[PAGE EXTRACT]
= Beginning of Section =

Regulation by Glucose of Oscillatory Electrical Activity and 5-HT/Insulin Release from Single Mouse Pancreatic Islets in Absence of Functional K_ATP Channels

Abstract

The glucose sensitivity of bursting electrical activity and pulsatile insulin release from pancreatic islets was determined in absence of functional K_ATP channels. Membrane potential, [Ca²⁺]_i and 5-HT/insulin release were measured by intracellular recording, fura-2 fluorescence and 5-HT amperometry, respectively. Single mouse islets, bathed in tolbutamide or glibenclamide and high extracellular Ca²⁺ (Ca²⁺_o), displayed bursting activity and concomitant fast [Ca²⁺]_i and 5-HT/insulin oscillations. Sulphonylurea block of K_ATP channel current was unaffected by raising Ca²⁺_o. Raising glucose or α-ketoisocaproic acid (KIC) concentration from 3 to 30 mM increased spiking activity and burst plateau duration. Staurosporine did not impair glucose potentiation of electrical activity, ruling out the involvement of serine/threonine kinases. Glucose enhanced both [Ca²⁺]_i and 5-HT/insulin oscillatory activity, causing a ~3-fold increase in overall 5-HT release rate. Cells lacking bursting activity in high Ca²⁺_o and low glucose (or KIC) developed a pattern of intensified spiking in response to 11 mM glucose. It is concluded that β-cells exhibit graded oscillatory electrical and secretory responses to glucose in absence of functional K_ATP channels. This suggests that, under physiological conditions, early glucose sensing may involve other channels besides the K_ATP channel.

= End of Section =

[Saved data entries]
= Beginning of Section =

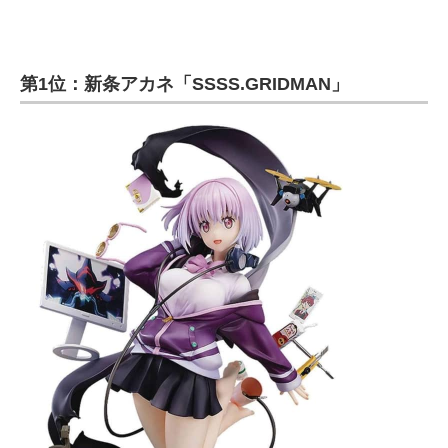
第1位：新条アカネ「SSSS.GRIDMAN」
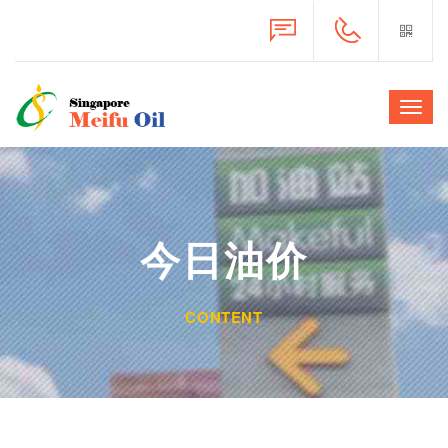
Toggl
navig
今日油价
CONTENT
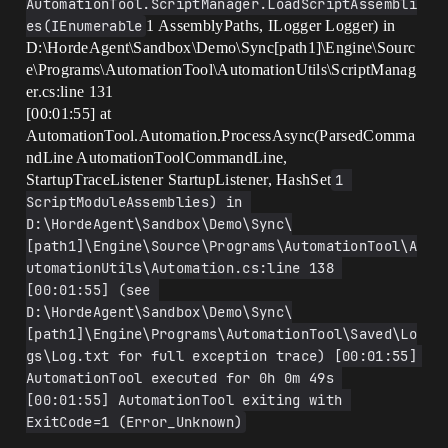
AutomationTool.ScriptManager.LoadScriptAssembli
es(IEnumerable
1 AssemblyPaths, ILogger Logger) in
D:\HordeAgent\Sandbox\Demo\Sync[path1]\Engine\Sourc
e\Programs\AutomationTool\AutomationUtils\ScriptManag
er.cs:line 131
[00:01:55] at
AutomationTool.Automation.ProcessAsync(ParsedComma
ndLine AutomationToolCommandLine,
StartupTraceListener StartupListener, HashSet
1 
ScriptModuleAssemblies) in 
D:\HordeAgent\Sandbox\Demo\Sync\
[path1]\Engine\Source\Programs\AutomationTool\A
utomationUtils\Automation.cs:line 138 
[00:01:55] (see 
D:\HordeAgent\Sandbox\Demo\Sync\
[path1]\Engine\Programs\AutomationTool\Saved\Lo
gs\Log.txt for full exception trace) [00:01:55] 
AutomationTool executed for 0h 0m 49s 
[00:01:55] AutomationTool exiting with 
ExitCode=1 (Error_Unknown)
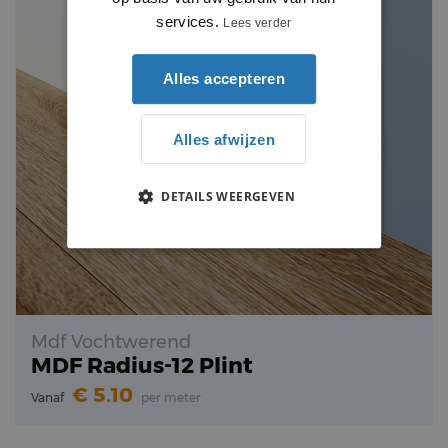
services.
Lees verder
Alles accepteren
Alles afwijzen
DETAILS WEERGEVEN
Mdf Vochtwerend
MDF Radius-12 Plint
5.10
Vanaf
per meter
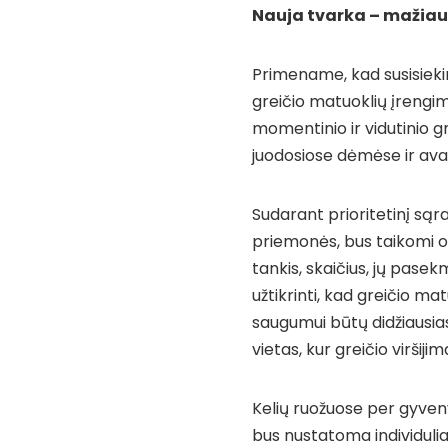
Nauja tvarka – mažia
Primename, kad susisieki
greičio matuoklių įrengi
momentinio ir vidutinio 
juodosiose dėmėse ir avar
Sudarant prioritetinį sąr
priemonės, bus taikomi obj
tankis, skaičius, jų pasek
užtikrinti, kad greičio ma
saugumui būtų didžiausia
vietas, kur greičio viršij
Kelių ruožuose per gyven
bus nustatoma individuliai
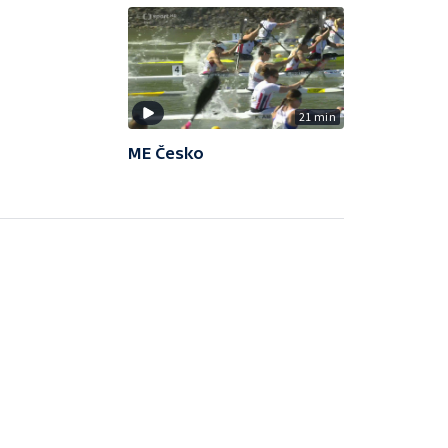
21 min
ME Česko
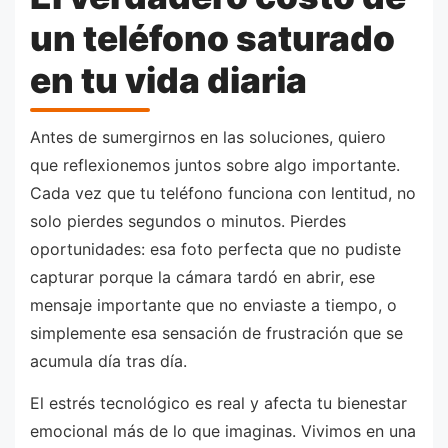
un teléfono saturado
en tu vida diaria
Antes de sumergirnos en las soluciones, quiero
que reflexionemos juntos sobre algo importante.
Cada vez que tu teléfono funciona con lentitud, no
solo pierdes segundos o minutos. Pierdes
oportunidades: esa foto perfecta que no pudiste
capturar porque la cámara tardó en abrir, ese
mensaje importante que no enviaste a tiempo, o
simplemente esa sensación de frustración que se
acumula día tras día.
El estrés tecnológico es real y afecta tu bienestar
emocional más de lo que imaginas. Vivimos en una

= End of Section =
= Beginning of Section =

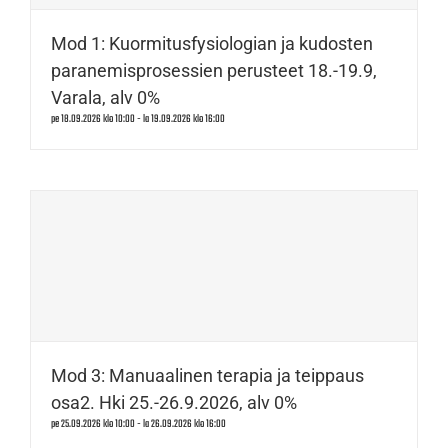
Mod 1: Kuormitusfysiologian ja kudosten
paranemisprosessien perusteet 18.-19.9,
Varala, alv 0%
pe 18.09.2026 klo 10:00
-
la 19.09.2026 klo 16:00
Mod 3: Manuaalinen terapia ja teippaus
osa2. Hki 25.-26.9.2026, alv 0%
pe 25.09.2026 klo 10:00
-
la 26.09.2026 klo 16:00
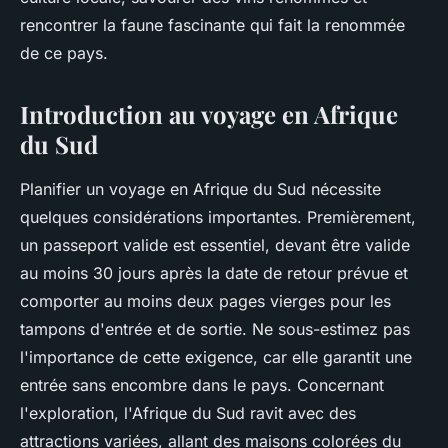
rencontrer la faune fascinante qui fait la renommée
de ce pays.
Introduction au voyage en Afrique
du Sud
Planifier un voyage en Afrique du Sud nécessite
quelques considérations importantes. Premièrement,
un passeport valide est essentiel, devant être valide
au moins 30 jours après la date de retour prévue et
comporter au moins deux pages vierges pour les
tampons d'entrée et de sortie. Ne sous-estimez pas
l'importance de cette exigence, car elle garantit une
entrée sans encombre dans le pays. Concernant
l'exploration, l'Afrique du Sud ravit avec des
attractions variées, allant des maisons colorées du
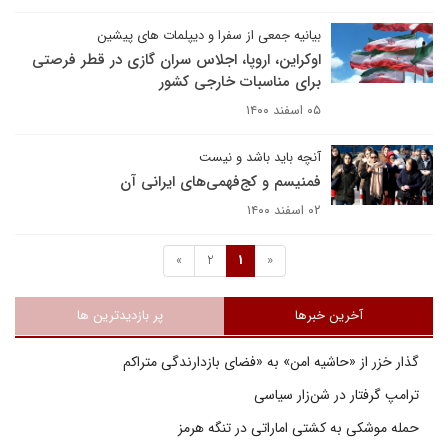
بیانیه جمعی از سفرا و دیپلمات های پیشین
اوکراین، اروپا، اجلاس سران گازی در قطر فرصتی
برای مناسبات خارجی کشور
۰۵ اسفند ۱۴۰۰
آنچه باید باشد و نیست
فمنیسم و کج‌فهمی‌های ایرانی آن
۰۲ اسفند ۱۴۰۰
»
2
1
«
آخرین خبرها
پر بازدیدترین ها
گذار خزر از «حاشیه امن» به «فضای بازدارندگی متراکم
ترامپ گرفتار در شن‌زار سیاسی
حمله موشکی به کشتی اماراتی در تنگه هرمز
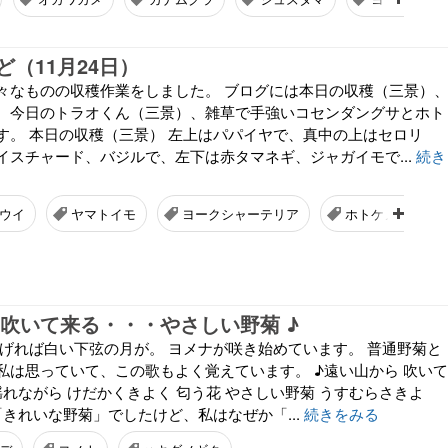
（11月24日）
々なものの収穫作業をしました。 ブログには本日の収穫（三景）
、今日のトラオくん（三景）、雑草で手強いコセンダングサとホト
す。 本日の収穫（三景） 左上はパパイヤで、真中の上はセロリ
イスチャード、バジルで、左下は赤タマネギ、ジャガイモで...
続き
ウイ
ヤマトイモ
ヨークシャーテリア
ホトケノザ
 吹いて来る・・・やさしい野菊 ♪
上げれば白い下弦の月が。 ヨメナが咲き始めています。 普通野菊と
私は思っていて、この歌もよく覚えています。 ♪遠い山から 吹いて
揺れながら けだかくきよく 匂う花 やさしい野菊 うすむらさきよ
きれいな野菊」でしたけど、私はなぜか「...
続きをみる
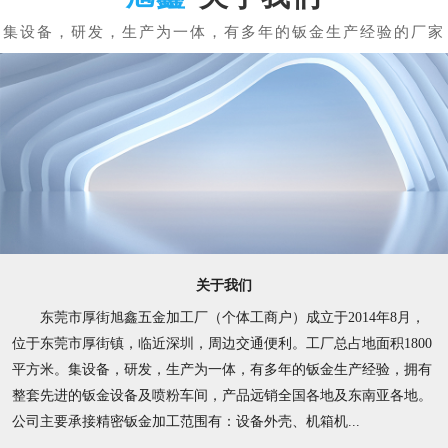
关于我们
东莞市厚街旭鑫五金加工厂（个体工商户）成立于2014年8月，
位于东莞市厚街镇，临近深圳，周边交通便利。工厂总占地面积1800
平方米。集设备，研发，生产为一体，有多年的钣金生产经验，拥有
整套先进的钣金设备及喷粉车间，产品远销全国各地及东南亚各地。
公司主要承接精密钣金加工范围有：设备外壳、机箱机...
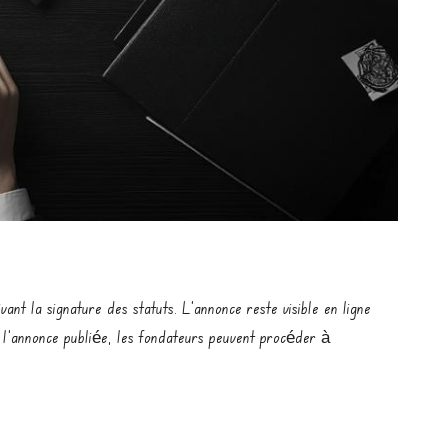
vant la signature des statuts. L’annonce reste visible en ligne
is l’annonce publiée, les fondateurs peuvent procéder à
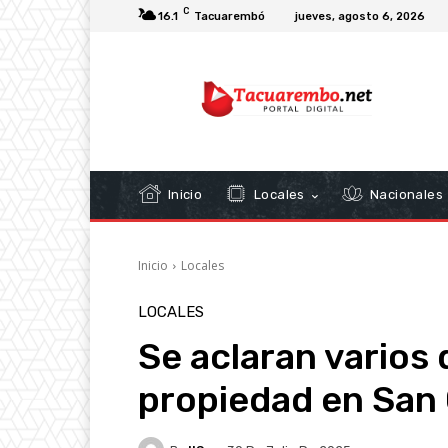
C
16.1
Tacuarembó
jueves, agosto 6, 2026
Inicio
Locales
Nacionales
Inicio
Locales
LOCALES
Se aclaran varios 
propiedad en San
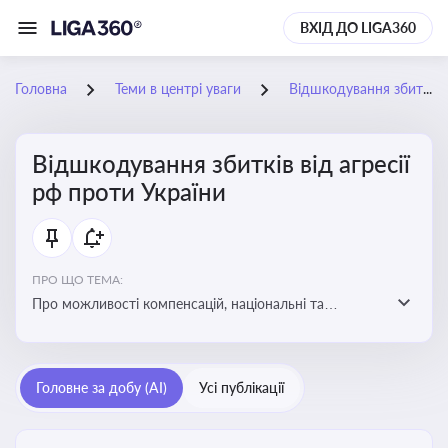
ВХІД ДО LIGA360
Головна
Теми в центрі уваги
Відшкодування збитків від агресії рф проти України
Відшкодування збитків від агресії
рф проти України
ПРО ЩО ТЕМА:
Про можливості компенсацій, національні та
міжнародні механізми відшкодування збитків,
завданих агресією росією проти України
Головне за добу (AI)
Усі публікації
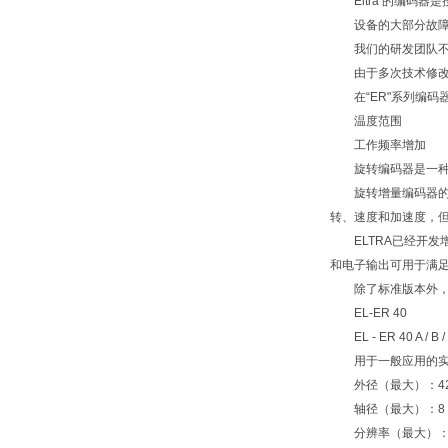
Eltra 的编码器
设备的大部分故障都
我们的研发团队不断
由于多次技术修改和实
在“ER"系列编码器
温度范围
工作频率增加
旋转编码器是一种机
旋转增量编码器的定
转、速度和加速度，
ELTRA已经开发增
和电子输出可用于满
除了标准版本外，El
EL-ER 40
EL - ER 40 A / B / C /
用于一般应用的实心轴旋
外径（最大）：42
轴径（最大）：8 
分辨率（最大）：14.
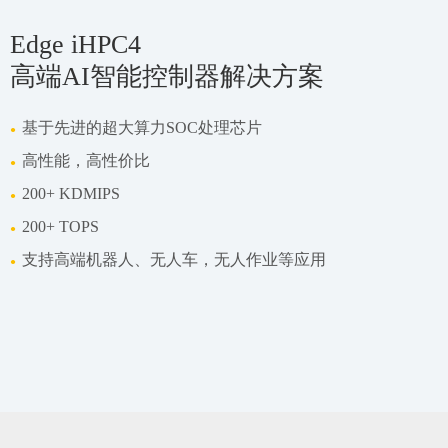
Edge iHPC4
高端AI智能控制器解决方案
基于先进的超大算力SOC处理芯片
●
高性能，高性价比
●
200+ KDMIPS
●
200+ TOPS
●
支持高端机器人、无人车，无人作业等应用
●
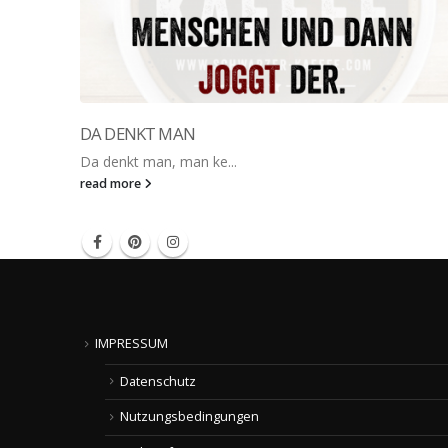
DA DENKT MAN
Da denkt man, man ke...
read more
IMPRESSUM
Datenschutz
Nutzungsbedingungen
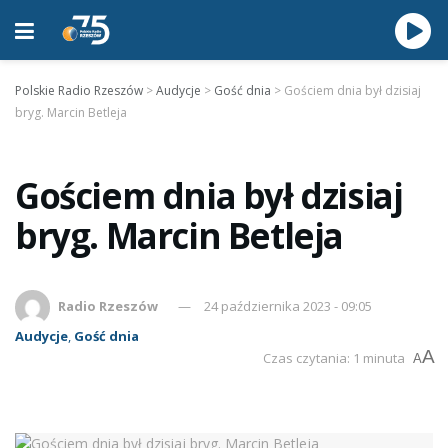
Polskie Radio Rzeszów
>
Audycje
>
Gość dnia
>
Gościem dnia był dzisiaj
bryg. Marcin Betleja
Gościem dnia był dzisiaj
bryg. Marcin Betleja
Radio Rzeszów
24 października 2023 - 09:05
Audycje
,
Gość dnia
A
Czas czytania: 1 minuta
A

= End of Section =
= Beginning of Section =

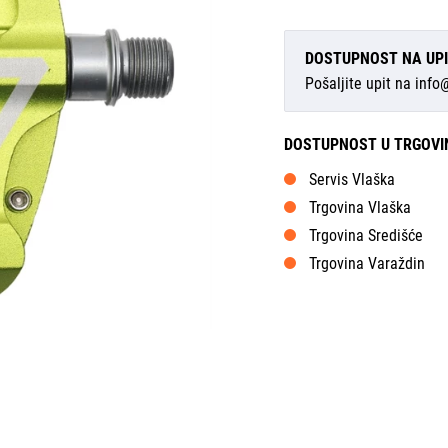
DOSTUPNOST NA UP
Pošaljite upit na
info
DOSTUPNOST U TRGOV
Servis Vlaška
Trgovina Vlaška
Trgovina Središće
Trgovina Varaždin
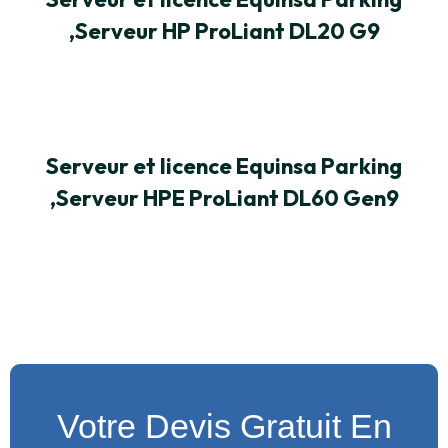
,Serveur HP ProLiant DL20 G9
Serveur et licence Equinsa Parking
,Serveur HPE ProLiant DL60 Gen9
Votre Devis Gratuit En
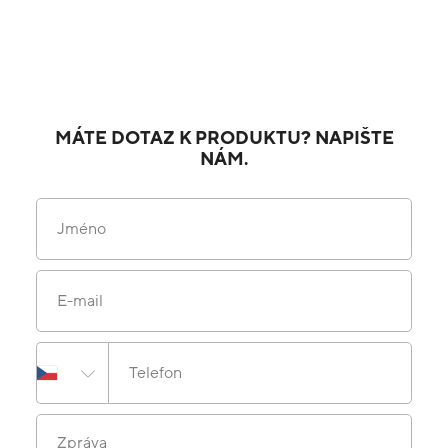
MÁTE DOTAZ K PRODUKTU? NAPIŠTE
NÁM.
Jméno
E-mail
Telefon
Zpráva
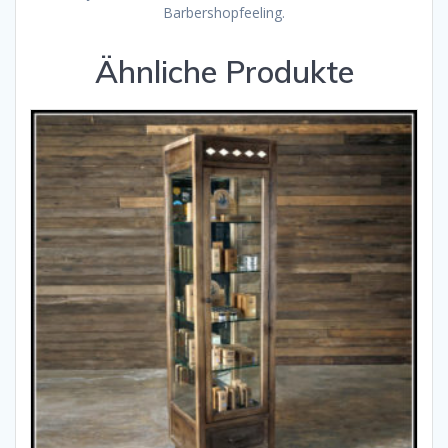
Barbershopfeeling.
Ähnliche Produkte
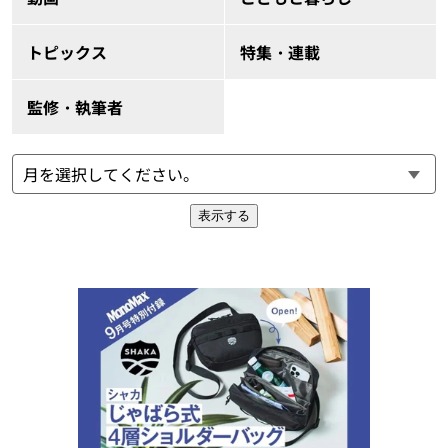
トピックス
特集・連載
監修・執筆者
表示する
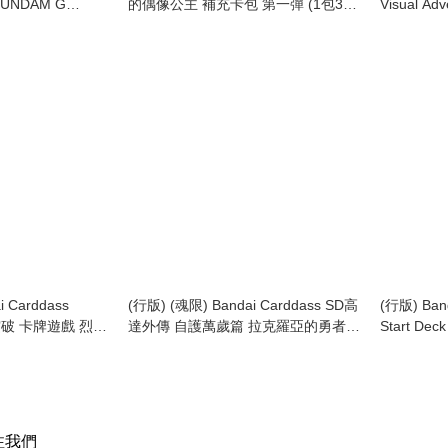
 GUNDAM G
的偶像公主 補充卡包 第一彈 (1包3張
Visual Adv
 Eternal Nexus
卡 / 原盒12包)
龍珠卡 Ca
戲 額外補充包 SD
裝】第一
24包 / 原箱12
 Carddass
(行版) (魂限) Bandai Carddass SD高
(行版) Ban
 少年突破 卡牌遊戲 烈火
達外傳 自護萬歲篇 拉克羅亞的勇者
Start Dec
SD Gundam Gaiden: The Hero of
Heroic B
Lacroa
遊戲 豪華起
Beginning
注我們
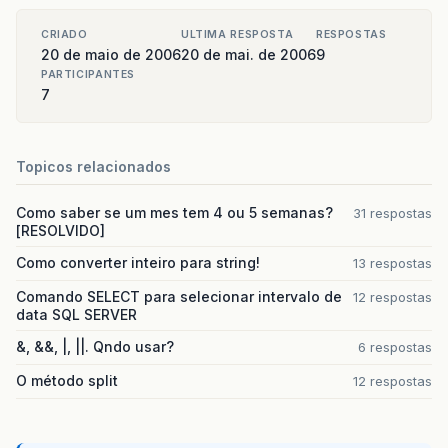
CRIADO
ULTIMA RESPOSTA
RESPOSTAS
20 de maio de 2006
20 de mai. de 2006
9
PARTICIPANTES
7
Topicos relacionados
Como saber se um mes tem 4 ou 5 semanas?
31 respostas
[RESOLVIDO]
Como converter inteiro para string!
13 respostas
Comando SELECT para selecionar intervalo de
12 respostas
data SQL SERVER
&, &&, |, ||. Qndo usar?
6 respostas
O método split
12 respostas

= End of Section =

[TASKS]
1: According to the islet abstract, which technique was used to measure each of these three quantities: membrane potential, [Ca²⁺]_i, and 5-HT/insulin release?
2: Do these statements agree with the islet abstract? Answer yes or no for each and quote the deciding words.
(a) Raising Ca²⁺_o weakened the sulphonylurea block of K_ATP channel current.
(b) Staurosporine impaired glucose potentiation of electrical activity.
(c) Glucose raised the overall 5-HT release rate about threefold.

[TASK ANSWERS]
1:
- Membrane potential: intracellular recording
- [Ca²⁺]_i: fura-2 fluorescence
- 5-HT/insulin release: 5-HT amperometry

2:
(a) No: "Sulphonylurea block of K_ATP channel current was unaffected by raising Ca²⁺_o."
(b) No: "Staurosporine did not impair glucose potentiation of electrical activity"
(c) Yes: "causing a ~3-fold increase in overall 5-HT release rate"